**EXERCISE REQUIREMENTS**: Give the tally of lines in the listing that include "right". No other words belong in the answer.

**RECORDS PROVIDED**:
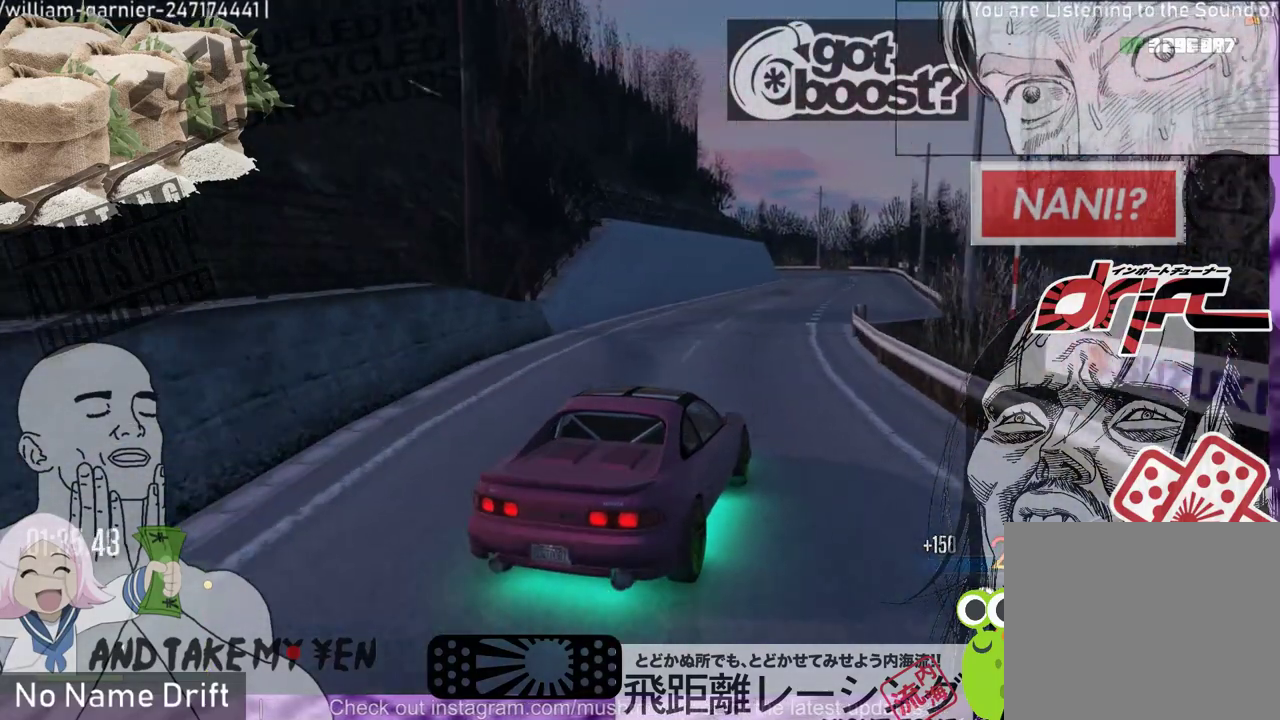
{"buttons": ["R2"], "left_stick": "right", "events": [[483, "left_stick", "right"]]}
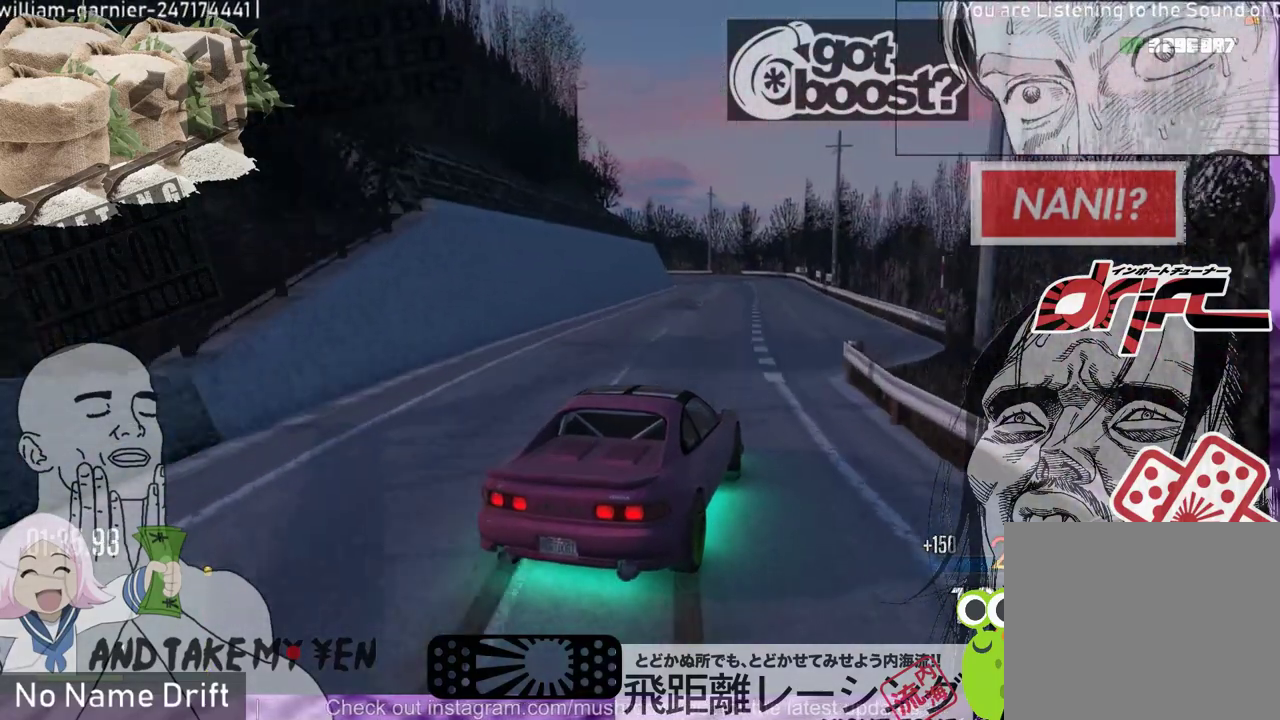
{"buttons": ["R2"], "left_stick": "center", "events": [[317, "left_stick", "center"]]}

--

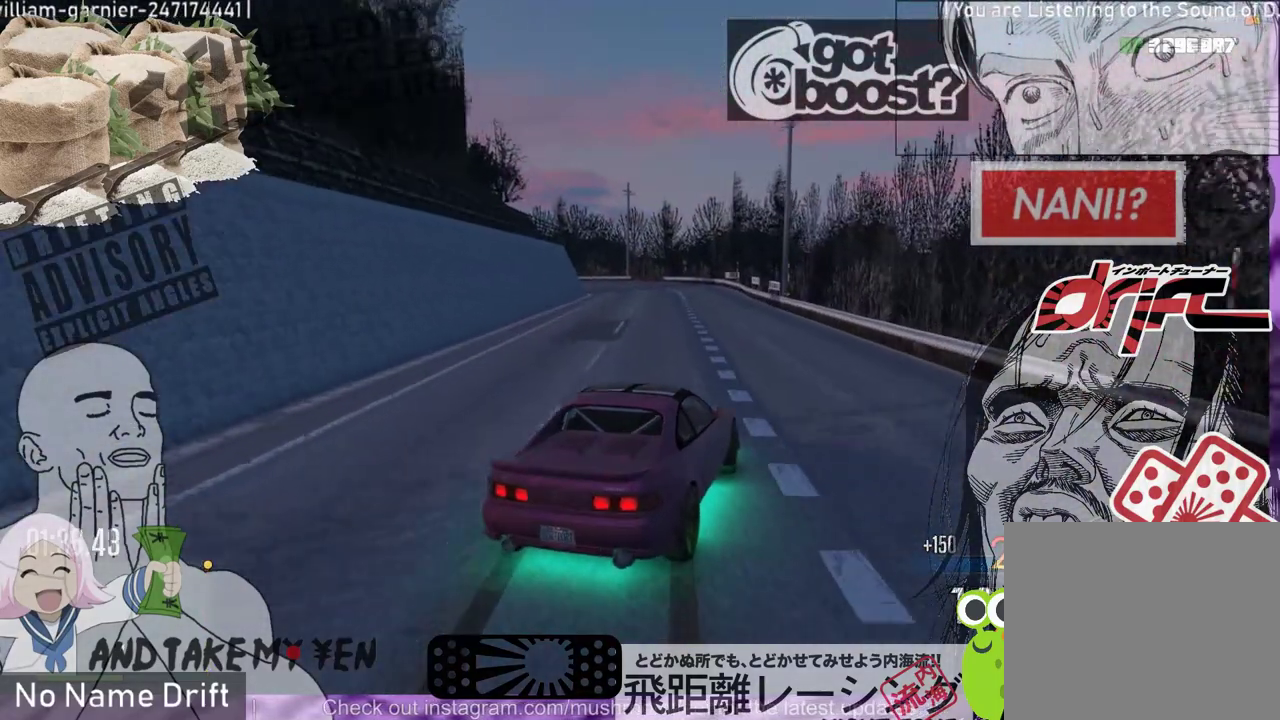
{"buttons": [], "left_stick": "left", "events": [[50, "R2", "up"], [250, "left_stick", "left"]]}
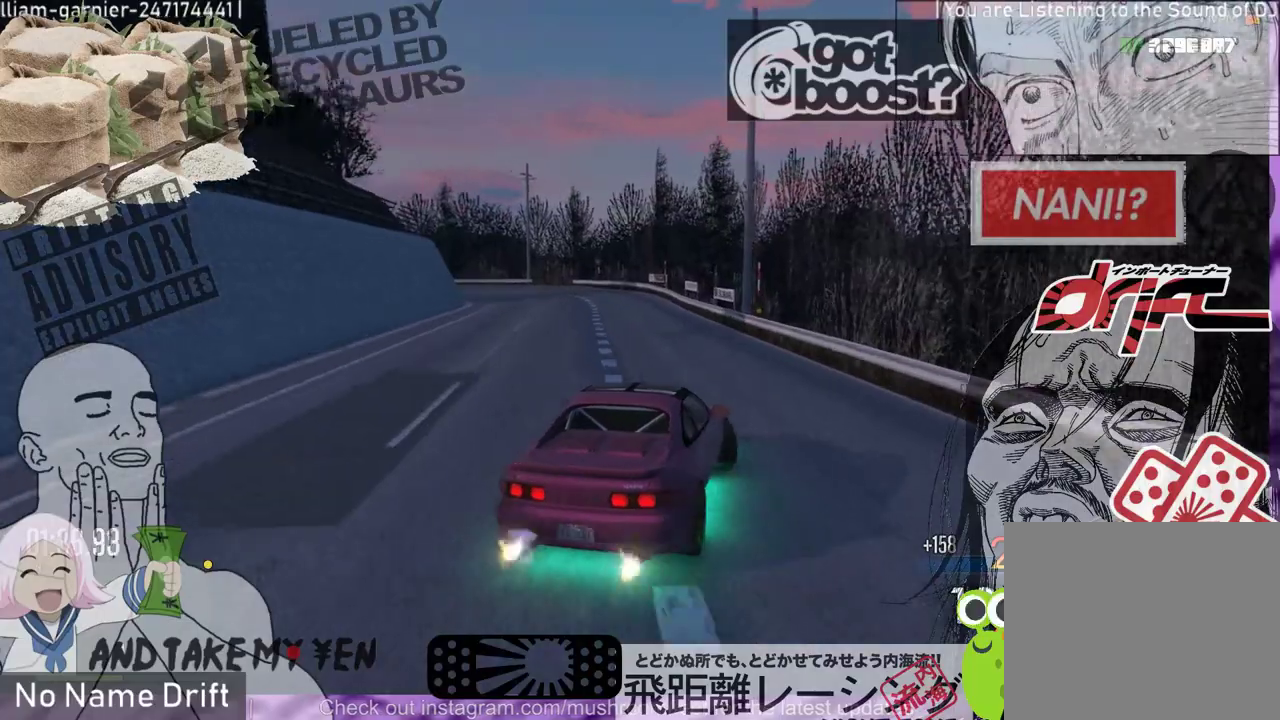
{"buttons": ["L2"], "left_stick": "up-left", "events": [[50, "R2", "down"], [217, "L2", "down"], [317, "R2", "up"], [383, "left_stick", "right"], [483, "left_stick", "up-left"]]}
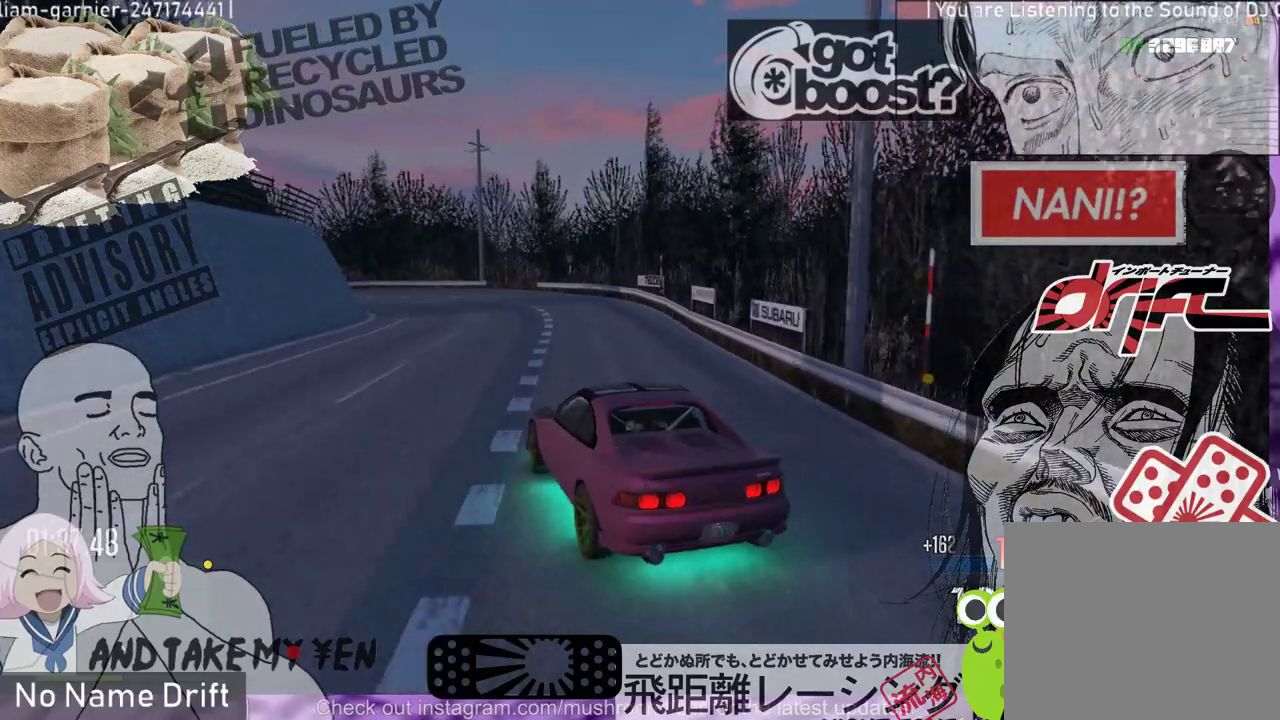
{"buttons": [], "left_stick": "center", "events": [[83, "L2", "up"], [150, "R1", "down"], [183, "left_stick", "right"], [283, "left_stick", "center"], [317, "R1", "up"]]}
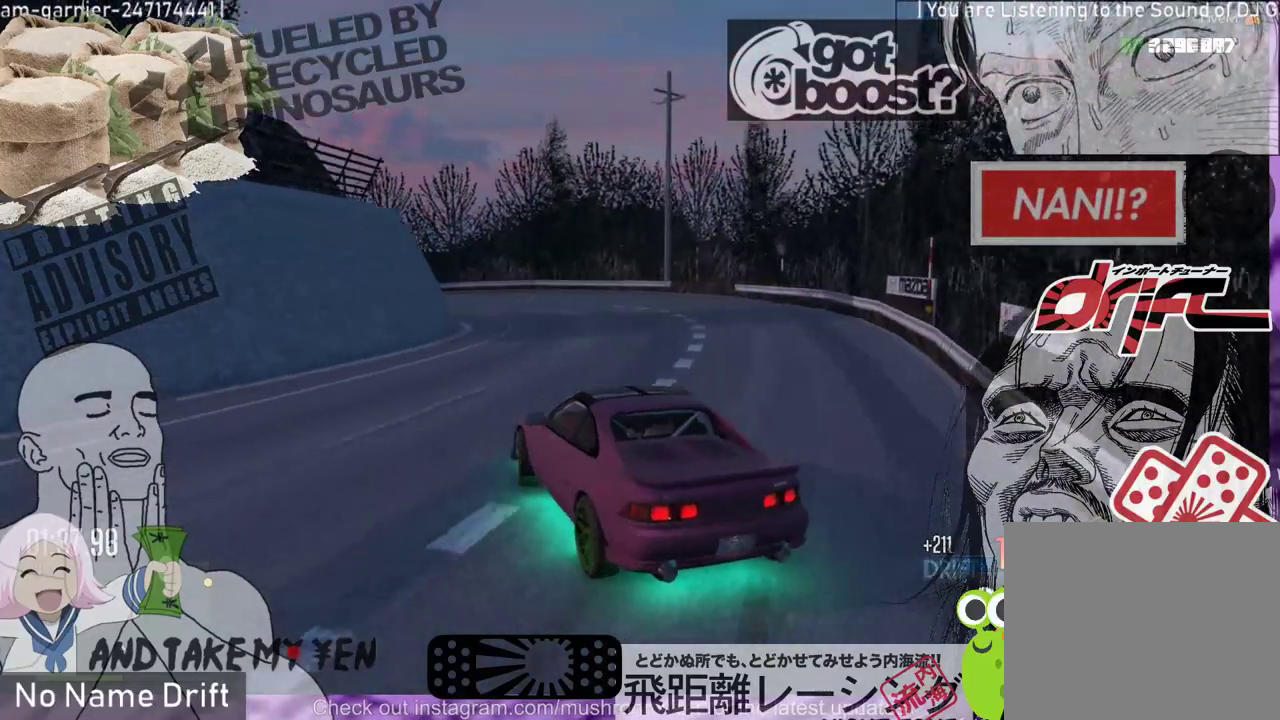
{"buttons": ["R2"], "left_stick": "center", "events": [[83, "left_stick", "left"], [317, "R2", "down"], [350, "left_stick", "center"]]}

==

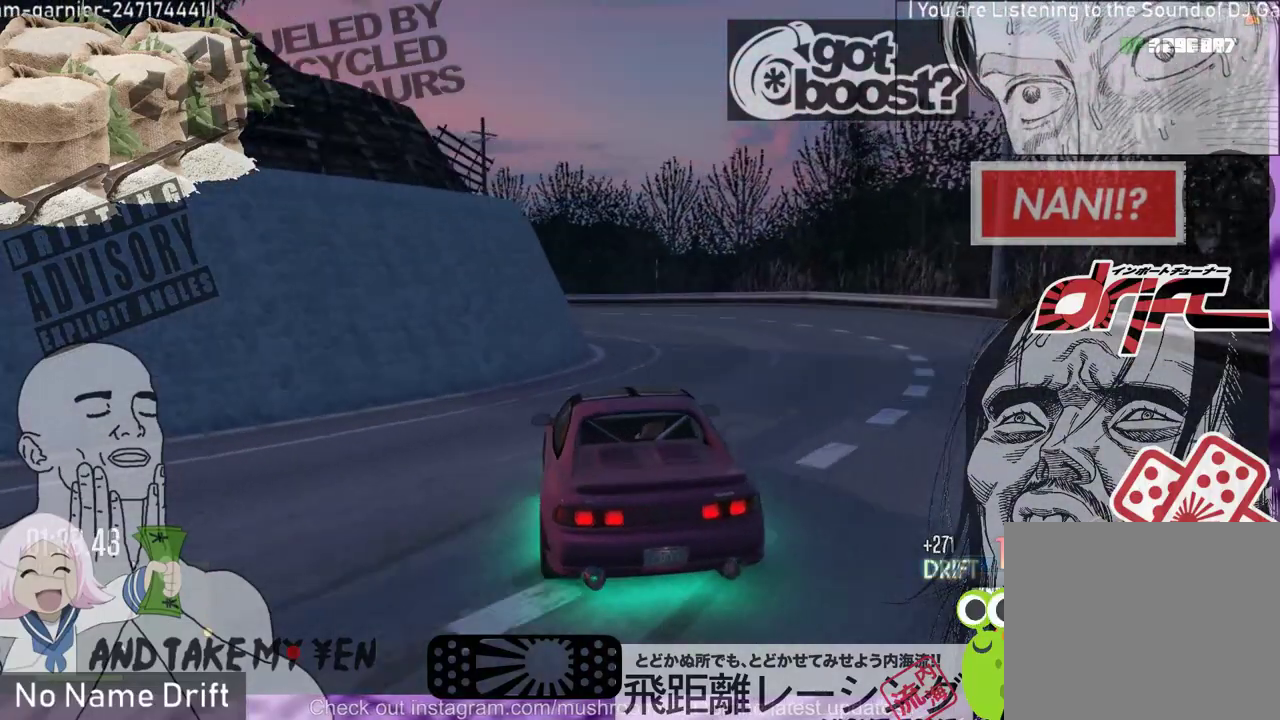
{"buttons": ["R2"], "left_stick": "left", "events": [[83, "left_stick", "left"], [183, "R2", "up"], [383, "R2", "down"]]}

**EXERCISE RESULT**: 3